I'm using pandas.DataFrame
to store 3 hours of sensor data sampled at the second interval. So each second, I'm adding a row and dropping rows older than 3 hours.
Currently, I'm doing it very inefficiently:
record = pd.DataFrame.from_records([record], index='Date')
if self.data.empty:
#logger.debug('Creating data log')
self.data = record
else:
#logger.debug('Appending new record')
self.data = self.data.append(record)
start = now - self.keepInMemory
self.data = self.data[self.data.index > start]
Namely, a new DataFrame is created, then it is appended, and then old records are removed. It is slow, inefficient, and certainly does a lot of memory reallocation.
What I'm looking for is:
- Pre-allocated DataFrame
- Remove old records (without reallocation)
- Add new record
What is the most Panda-ish way to accomplish that?
Thank you.
P.s. The only relevant question on SO I managed to find was: deque in python pandas but it didn't help.

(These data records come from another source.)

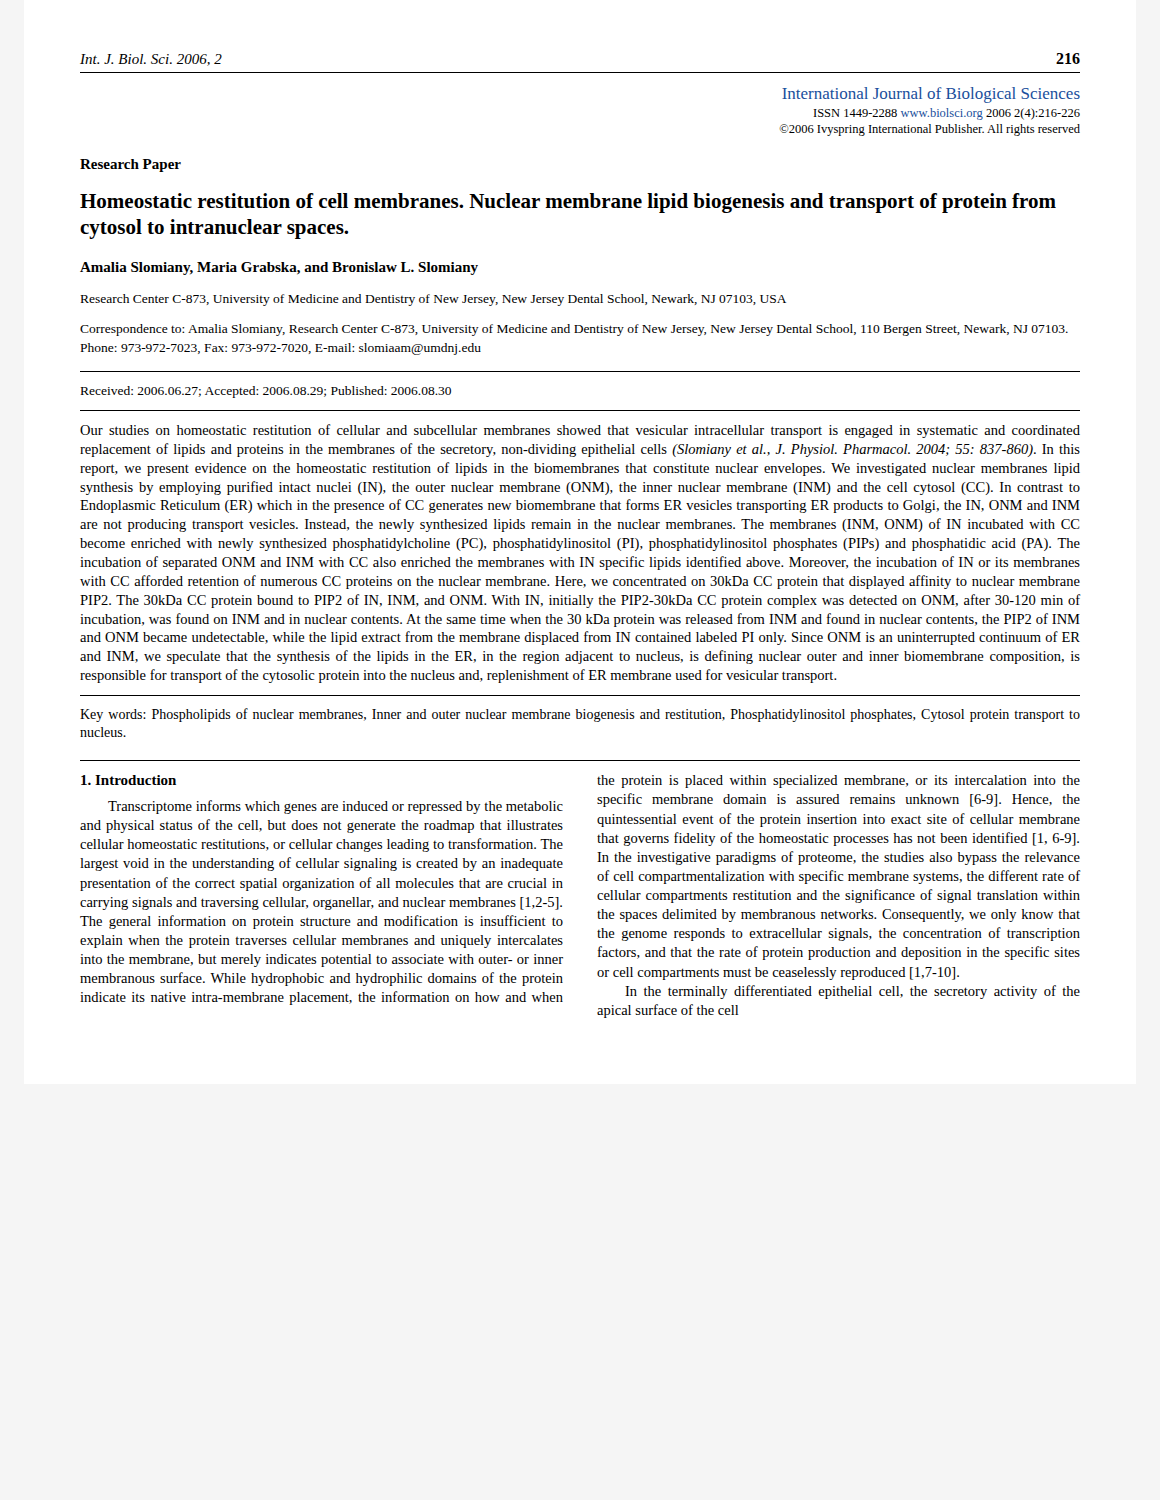Int. J. Biol. Sci. 2006, 2 216
International Journal of Biological Sciences
ISSN 1449-2288 www.biolsci.org 2006 2(4):216-226
©2006 Ivyspring International Publisher. All rights reserved
Research Paper
Homeostatic restitution of cell membranes. Nuclear membrane lipid biogenesis and transport of protein from cytosol to intranuclear spaces.
Amalia Slomiany, Maria Grabska, and Bronislaw L. Slomiany
Research Center C-873, University of Medicine and Dentistry of New Jersey, New Jersey Dental School, Newark, NJ 07103, USA
Correspondence to: Amalia Slomiany, Research Center C-873, University of Medicine and Dentistry of New Jersey, New Jersey Dental School, 110 Bergen Street, Newark, NJ 07103. Phone: 973-972-7023, Fax: 973-972-7020, E-mail: slomiaam@umdnj.edu
Received: 2006.06.27; Accepted: 2006.08.29; Published: 2006.08.30
Our studies on homeostatic restitution of cellular and subcellular membranes showed that vesicular intracellular transport is engaged in systematic and coordinated replacement of lipids and proteins in the membranes of the secretory, non-dividing epithelial cells (Slomiany et al., J. Physiol. Pharmacol. 2004; 55: 837-860). In this report, we present evidence on the homeostatic restitution of lipids in the biomembranes that constitute nuclear envelopes. We investigated nuclear membranes lipid synthesis by employing purified intact nuclei (IN), the outer nuclear membrane (ONM), the inner nuclear membrane (INM) and the cell cytosol (CC). In contrast to Endoplasmic Reticulum (ER) which in the presence of CC generates new biomembrane that forms ER vesicles transporting ER products to Golgi, the IN, ONM and INM are not producing transport vesicles. Instead, the newly synthesized lipids remain in the nuclear membranes. The membranes (INM, ONM) of IN incubated with CC become enriched with newly synthesized phosphatidylcholine (PC), phosphatidylinositol (PI), phosphatidylinositol phosphates (PIPs) and phosphatidic acid (PA). The incubation of separated ONM and INM with CC also enriched the membranes with IN specific lipids identified above. Moreover, the incubation of IN or its membranes with CC afforded retention of numerous CC proteins on the nuclear membrane. Here, we concentrated on 30kDa CC protein that displayed affinity to nuclear membrane PIP2. The 30kDa CC protein bound to PIP2 of IN, INM, and ONM. With IN, initially the PIP2-30kDa CC protein complex was detected on ONM, after 30-120 min of incubation, was found on INM and in nuclear contents. At the same time when the 30 kDa protein was released from INM and found in nuclear contents, the PIP2 of INM and ONM became undetectable, while the lipid extract from the membrane displaced from IN contained labeled PI only. Since ONM is an uninterrupted continuum of ER and INM, we speculate that the synthesis of the lipids in the ER, in the region adjacent to nucleus, is defining nuclear outer and inner biomembrane composition, is responsible for transport of the cytosolic protein into the nucleus and, replenishment of ER membrane used for vesicular transport.
Key words: Phospholipids of nuclear membranes, Inner and outer nuclear membrane biogenesis and restitution, Phosphatidylinositol phosphates, Cytosol protein transport to nucleus.
1. Introduction
Transcriptome informs which genes are induced or repressed by the metabolic and physical status of the cell, but does not generate the roadmap that illustrates cellular homeostatic restitutions, or cellular changes leading to transformation. The largest void in the understanding of cellular signaling is created by an inadequate presentation of the correct spatial organization of all molecules that are crucial in carrying signals and traversing cellular, organellar, and nuclear membranes [1,2-5]. The general information on protein structure and modification is insufficient to explain when the protein traverses cellular membranes and uniquely intercalates into the membrane, but merely indicates potential to associate with outer- or inner membranous surface. While hydrophobic and hydrophilic domains of the protein indicate its native intra-membrane placement, the information on how and when the protein is placed within specialized membrane, or its intercalation into the specific membrane domain is assured remains unknown [6-9]. Hence, the quintessential event of the protein insertion into exact site of cellular membrane that governs fidelity of the homeostatic processes has not been identified [1, 6-9]. In the investigative paradigms of proteome, the studies also bypass the relevance of cell compartmentalization with specific membrane systems, the different rate of cellular compartments restitution and the significance of signal translation within the spaces delimited by membranous networks. Consequently, we only know that the genome responds to extracellular signals, the concentration of transcription factors, and that the rate of protein production and deposition in the specific sites or cell compartments must be ceaselessly reproduced [1,7-10].
In the terminally differentiated epithelial cell, the secretory activity of the apical surface of the cell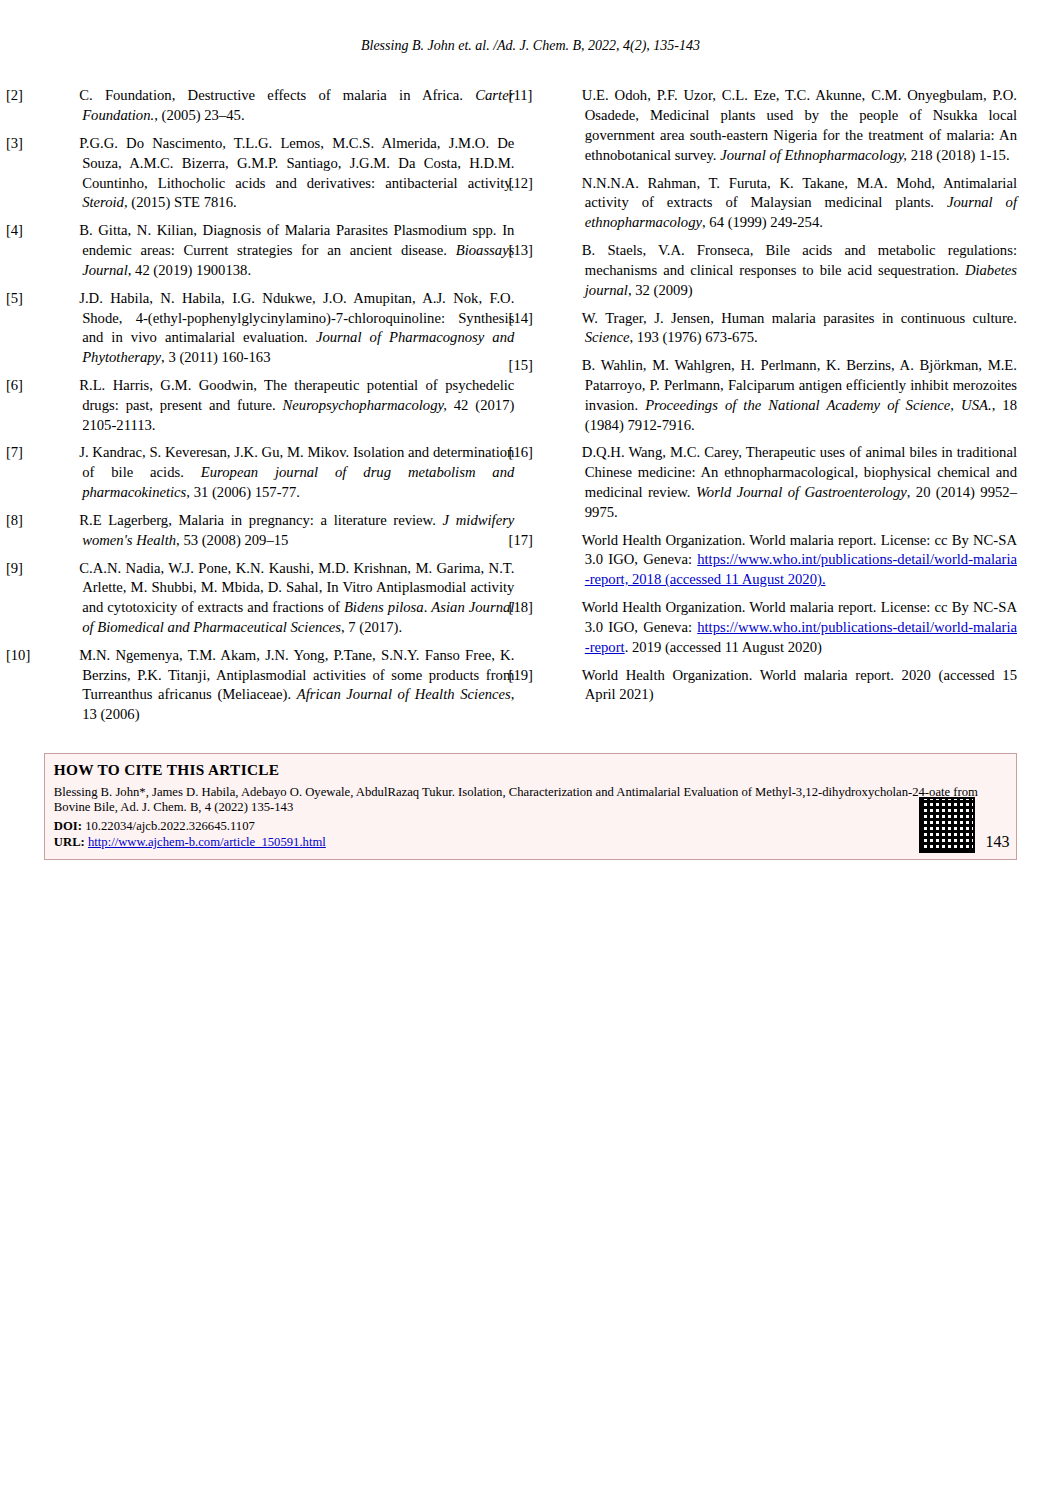Blessing B. John et. al. /Ad. J. Chem. B, 2022, 4(2), 135-143
[2] C. Foundation, Destructive effects of malaria in Africa. Carter Foundation., (2005) 23–45.
[3] P.G.G. Do Nascimento, T.L.G. Lemos, M.C.S. Almerida, J.M.O. De Souza, A.M.C. Bizerra, G.M.P. Santiago, J.G.M. Da Costa, H.D.M. Countinho, Lithocholic acids and derivatives: antibacterial activity. Steroid, (2015) STE 7816.
[4] B. Gitta, N. Kilian, Diagnosis of Malaria Parasites Plasmodium spp. In endemic areas: Current strategies for an ancient disease. Bioassays Journal, 42 (2019) 1900138.
[5] J.D. Habila, N. Habila, I.G. Ndukwe, J.O. Amupitan, A.J. Nok, F.O. Shode, 4-(ethyl-pophenylglycinylamino)-7-chloroquinoline: Synthesis and in vivo antimalarial evaluation. Journal of Pharmacognosy and Phytotherapy, 3 (2011) 160-163
[6] R.L. Harris, G.M. Goodwin, The therapeutic potential of psychedelic drugs: past, present and future. Neuropsychopharmacology, 42 (2017) 2105-21113.
[7] J. Kandrac, S. Keveresan, J.K. Gu, M. Mikov. Isolation and determination of bile acids. European journal of drug metabolism and pharmacokinetics, 31 (2006) 157-77.
[8] R.E Lagerberg, Malaria in pregnancy: a literature review. J midwifery women's Health, 53 (2008) 209–15
[9] C.A.N. Nadia, W.J. Pone, K.N. Kaushi, M.D. Krishnan, M. Garima, N.T. Arlette, M. Shubbi, M. Mbida, D. Sahal, In Vitro Antiplasmodial activity and cytotoxicity of extracts and fractions of Bidens pilosa. Asian Journal of Biomedical and Pharmaceutical Sciences, 7 (2017).
[10] M.N. Ngemenya, T.M. Akam, J.N. Yong, P.Tane, S.N.Y. Fanso Free, K. Berzins, P.K. Titanji, Antiplasmodial activities of some products from Turreanthus africanus (Meliaceae). African Journal of Health Sciences, 13 (2006)
[11] U.E. Odoh, P.F. Uzor, C.L. Eze, T.C. Akunne, C.M. Onyegbulam, P.O. Osadede, Medicinal plants used by the people of Nsukka local government area south-eastern Nigeria for the treatment of malaria: An ethnobotanical survey. Journal of Ethnopharmacology, 218 (2018) 1-15.
[12] N.N.N.A. Rahman, T. Furuta, K. Takane, M.A. Mohd, Antimalarial activity of extracts of Malaysian medicinal plants. Journal of ethnopharmacology, 64 (1999) 249-254.
[13] B. Staels, V.A. Fronseca, Bile acids and metabolic regulations: mechanisms and clinical responses to bile acid sequestration. Diabetes journal, 32 (2009)
[14] W. Trager, J. Jensen, Human malaria parasites in continuous culture. Science, 193 (1976) 673-675.
[15] B. Wahlin, M. Wahlgren, H. Perlmann, K. Berzins, A. Björkman, M.E. Patarroyo, P. Perlmann, Falciparum antigen efficiently inhibit merozoites invasion. Proceedings of the National Academy of Science, USA., 18 (1984) 7912-7916.
[16] D.Q.H. Wang, M.C. Carey, Therapeutic uses of animal biles in traditional Chinese medicine: An ethnopharmacological, biophysical chemical and medicinal review. World Journal of Gastroenterology, 20 (2014) 9952–9975.
[17] World Health Organization. World malaria report. License: cc By NC-SA 3.0 IGO, Geneva: https://www.who.int/publications-detail/world-malaria-report, 2018 (accessed 11 August 2020).
[18] World Health Organization. World malaria report. License: cc By NC-SA 3.0 IGO, Geneva: https://www.who.int/publications-detail/world-malaria-report. 2019 (accessed 11 August 2020)
[19] World Health Organization. World malaria report. 2020 (accessed 15 April 2021)
HOW TO CITE THIS ARTICLE
Blessing B. John*, James D. Habila, Adebayo O. Oyewale, AbdulRazaq Tukur. Isolation, Characterization and Antimalarial Evaluation of Methyl-3,12-dihydroxycholan-24-oate from Bovine Bile, Ad. J. Chem. B, 4 (2022) 135-143
DOI: 10.22034/ajcb.2022.326645.1107
URL: http://www.ajchem-b.com/article_150591.html
143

Update: Using DataFrame and not deque is a requirement, since other modules use self.data
as a service for computing generic conditions, e.g. ('is std() of last 15 minutes differs from this of the first' and similar). To stress, it's not just for recording data, it's for providing ability to for other modules to compute various generic conditions efficiently and conveniently.
I suspect there might be a clever play with indices (e.g. data.index = np.roll(data.index,1))
and then replacing the last row inplace, but until now I could not figure out how to do that efficiently. New record has the same format as the rest, so it should be possible.